La legge, infatti, assoggetterebbe l’operazione in esame al procedimento proprio delle modificazione dell’atto costitutivo (si veda, ad esempio, il richiamo dell’art. 2506-ter cc agli artt. 2502 co. I e 2502-bis cc).

In effetti tale interpretazione trova un valido supporto nell’art. 2506 cc in cui si precisa che la scissione si svolge mediante “assegnazione” di elementi patrimoniali.

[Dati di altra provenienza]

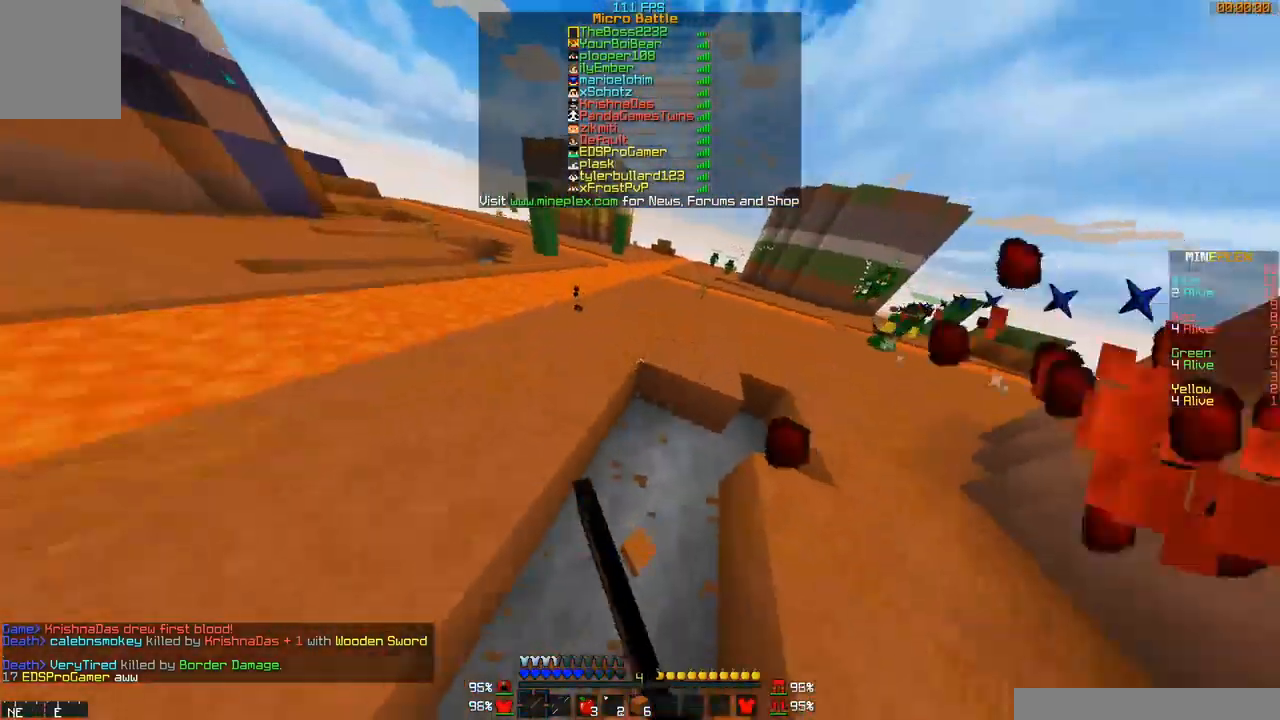
{"keys": ["d", "w"], "mouse": [], "events": [[283, "d", "down"], [484, "mouse_left", "up"]]}
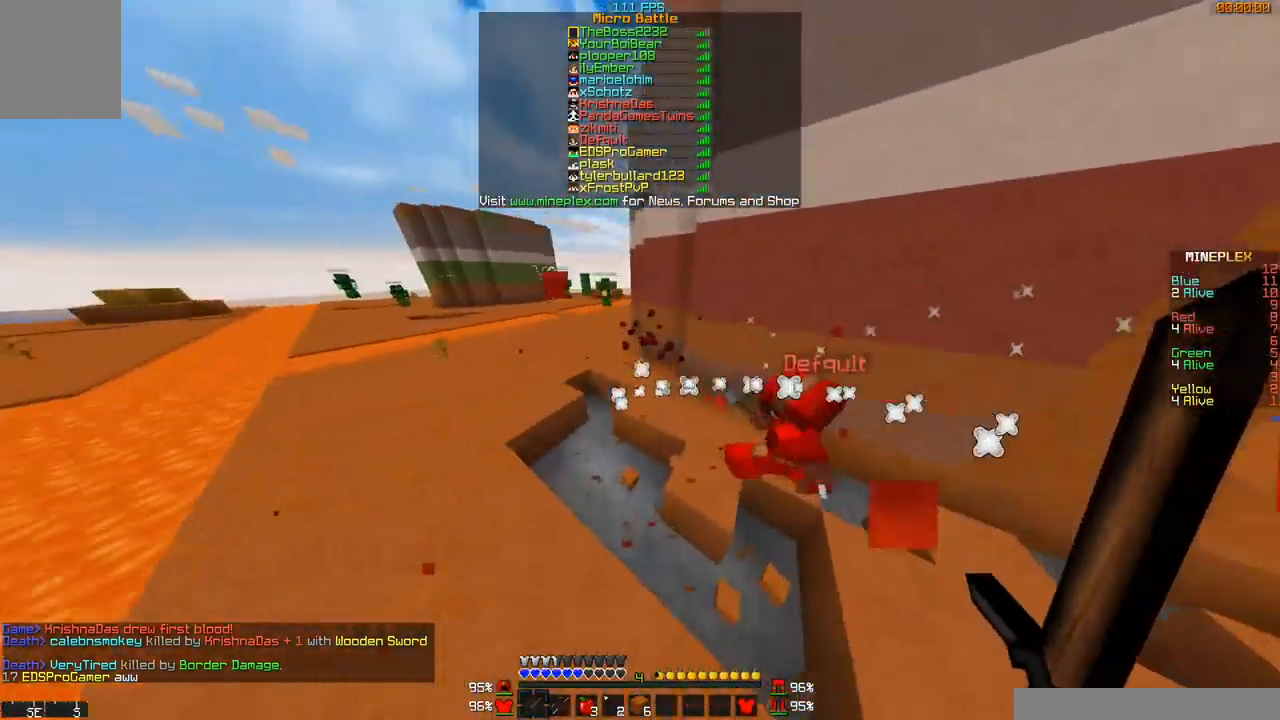
{"keys": ["d", "w"], "mouse": [], "events": []}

Sul punto si evidenzia però che una più risalente impostazione, ancora oggi seguita da parte della dottrina, considera la scissione come un atto di tipo traslativo. In altri termini dalla scissione totale conseguirebbe l’estinzione della società scissa, cui avrebbe luogo la successione della società beneficiaria in tutti i rapporti giuridici facenti capo alla società estinta, mentre nell’ipotesi di scissione parziale non sussisterebbe alcun fenomeno estintivo ma in ogni caso avrebbe luogo un effetto traslativo in quanto parte dei beni patrimoniali della scissa verrebbero trasferiti alla beneficiaria. La qualificazione della scissione come fenomeno successorio sarebbe corroborata dal diritto dell’Unione Europea che, nell’art 2 della sesta direttiva comunitaria, qualifica la scissione come “l’operazione con la quale una società, tramite uno scioglimento senza liquidazione, trasferisce a più società l’intero patrimonio attivo e passivo mediante l’attribuzione agli azionisti della società scissa di azioni delle società beneficiarie dei conferimenti risultanti dalla scissione, in seguito denominate ‘società beneficiarie’”e all’art 17 dispone che “la scissione produce ipso jure e simultaneamente i seguenti effetti: […] c) la società scissa si estingue”.

La spinosa questione circa l’ammissibilità dell’azione revocatoria dell’atto di scissione societaria pone, dunque, ancora oggi molti interrogativi a cui la giurisprudenza di merito non è riuscita a dare risposte unanimi.